Saved entries
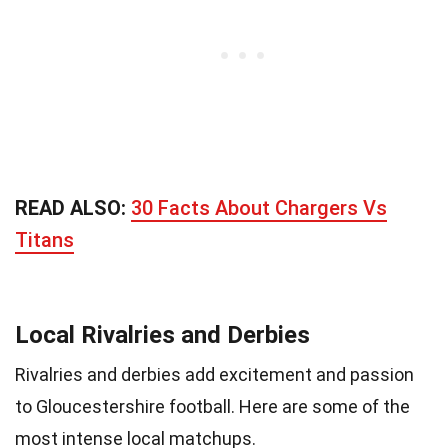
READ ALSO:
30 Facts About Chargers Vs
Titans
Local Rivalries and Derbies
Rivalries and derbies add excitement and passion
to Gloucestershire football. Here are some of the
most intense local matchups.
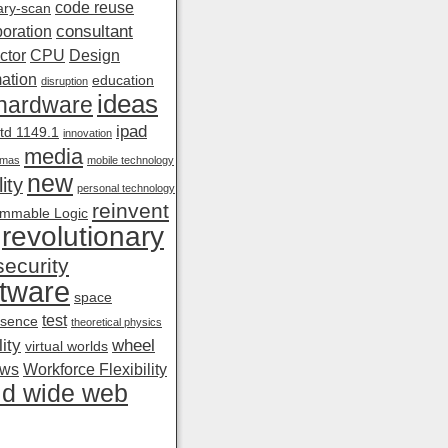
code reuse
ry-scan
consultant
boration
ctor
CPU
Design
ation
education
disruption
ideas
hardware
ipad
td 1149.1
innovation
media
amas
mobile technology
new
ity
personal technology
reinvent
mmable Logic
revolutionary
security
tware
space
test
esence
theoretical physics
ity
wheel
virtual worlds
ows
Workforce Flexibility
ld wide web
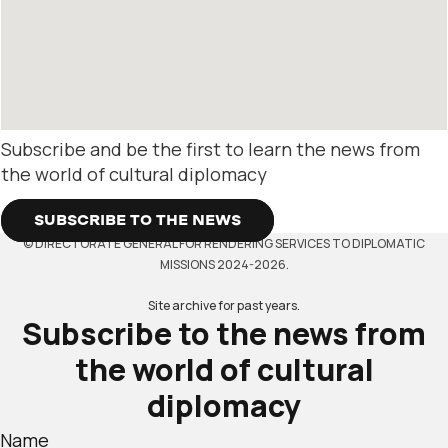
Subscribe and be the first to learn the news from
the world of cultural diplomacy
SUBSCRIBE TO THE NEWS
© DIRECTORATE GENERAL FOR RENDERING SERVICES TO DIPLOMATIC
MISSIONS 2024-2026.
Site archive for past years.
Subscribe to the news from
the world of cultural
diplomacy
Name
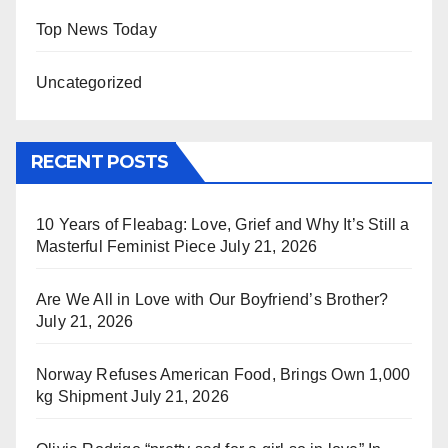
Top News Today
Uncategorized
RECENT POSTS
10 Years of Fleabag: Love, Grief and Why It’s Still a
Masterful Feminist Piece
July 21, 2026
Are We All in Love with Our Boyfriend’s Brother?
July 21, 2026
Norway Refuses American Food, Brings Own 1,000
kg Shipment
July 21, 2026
---
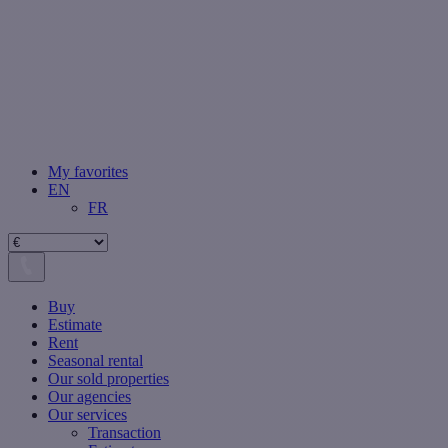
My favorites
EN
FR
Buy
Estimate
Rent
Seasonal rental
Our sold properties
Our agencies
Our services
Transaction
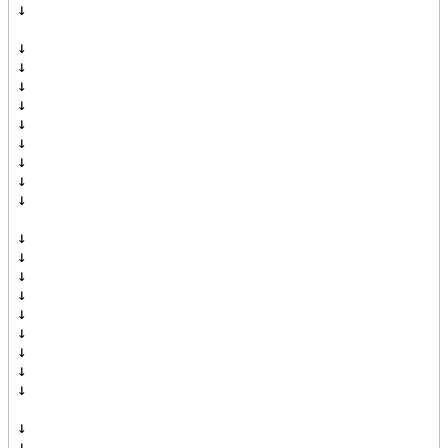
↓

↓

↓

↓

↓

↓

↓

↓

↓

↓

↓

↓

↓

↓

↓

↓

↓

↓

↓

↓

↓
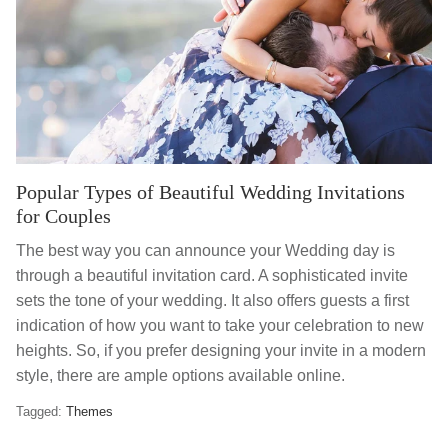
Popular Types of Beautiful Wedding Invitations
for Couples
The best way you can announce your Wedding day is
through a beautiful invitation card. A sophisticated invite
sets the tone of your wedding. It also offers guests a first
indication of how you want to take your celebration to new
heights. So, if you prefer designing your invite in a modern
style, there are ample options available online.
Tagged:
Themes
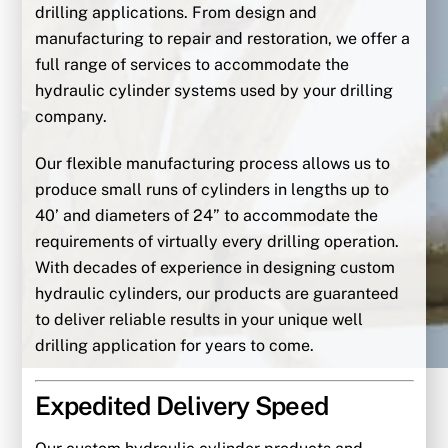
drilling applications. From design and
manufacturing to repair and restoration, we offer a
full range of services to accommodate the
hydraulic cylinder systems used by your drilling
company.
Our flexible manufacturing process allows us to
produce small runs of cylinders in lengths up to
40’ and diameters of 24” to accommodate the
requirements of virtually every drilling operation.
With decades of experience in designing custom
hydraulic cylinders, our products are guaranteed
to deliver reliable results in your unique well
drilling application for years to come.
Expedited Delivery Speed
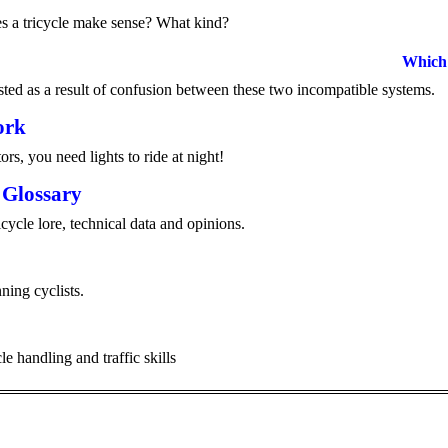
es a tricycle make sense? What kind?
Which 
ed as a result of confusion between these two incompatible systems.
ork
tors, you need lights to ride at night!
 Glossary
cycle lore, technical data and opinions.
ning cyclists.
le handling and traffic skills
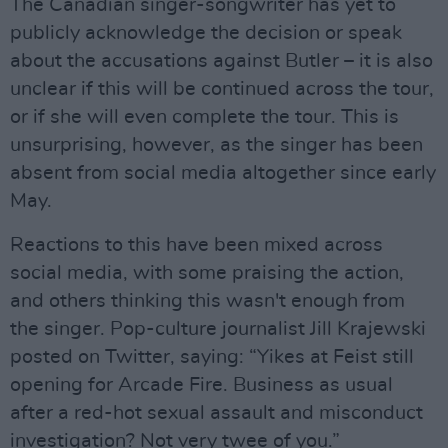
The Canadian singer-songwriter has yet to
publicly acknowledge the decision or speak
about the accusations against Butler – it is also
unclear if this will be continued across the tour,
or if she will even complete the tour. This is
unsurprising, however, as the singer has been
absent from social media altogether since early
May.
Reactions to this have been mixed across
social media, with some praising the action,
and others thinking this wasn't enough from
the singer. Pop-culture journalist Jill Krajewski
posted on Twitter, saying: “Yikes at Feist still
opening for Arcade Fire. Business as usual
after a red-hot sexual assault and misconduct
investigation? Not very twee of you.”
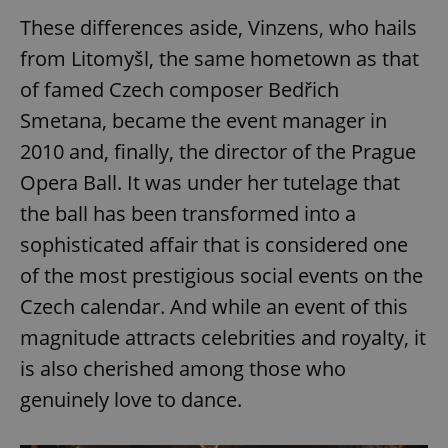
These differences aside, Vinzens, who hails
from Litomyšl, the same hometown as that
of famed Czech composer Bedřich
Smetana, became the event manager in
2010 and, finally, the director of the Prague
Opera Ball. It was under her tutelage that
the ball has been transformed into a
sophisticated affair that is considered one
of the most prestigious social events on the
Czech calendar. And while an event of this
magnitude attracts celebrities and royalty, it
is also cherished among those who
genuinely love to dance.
--
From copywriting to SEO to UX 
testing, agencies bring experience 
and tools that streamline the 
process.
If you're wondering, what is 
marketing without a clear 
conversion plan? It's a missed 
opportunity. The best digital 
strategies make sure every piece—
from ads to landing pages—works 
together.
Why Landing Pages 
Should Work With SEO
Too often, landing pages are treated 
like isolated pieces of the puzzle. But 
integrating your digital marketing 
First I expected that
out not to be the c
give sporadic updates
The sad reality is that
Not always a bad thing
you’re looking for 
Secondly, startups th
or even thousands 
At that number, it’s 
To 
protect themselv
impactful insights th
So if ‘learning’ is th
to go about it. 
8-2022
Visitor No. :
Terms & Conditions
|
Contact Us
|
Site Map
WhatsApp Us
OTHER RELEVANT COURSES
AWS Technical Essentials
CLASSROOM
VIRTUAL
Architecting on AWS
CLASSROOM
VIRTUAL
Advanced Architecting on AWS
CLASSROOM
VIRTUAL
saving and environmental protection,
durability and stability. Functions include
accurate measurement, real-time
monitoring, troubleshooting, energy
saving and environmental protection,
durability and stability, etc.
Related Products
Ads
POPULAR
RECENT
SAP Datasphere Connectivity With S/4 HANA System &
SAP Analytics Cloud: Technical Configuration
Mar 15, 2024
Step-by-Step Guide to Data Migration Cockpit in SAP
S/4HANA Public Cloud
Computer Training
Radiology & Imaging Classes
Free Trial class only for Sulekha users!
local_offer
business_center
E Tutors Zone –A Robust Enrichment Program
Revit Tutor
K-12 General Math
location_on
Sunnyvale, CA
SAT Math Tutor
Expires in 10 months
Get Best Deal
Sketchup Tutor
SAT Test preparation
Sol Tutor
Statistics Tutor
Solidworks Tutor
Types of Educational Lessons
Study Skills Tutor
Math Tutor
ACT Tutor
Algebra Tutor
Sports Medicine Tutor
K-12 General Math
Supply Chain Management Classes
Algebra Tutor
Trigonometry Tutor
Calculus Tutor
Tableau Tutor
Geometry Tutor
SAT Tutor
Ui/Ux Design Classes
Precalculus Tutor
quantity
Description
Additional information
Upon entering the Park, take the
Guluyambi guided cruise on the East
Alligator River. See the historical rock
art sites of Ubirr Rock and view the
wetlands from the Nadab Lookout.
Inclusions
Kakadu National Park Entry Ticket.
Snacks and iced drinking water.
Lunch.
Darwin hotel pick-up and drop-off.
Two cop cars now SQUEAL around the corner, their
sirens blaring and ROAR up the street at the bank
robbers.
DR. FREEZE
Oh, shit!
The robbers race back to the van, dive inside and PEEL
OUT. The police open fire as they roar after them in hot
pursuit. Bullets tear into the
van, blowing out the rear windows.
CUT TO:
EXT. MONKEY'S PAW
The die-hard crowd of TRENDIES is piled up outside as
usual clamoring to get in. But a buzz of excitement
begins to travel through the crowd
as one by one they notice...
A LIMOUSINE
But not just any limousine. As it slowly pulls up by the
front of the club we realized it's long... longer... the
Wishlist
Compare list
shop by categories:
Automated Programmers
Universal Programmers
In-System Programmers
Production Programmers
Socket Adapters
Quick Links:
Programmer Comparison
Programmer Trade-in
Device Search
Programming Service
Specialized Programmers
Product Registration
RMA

Work instructions: Copy every line from the records that holds the string "technology".

Written reply:
mobile technology
personal technology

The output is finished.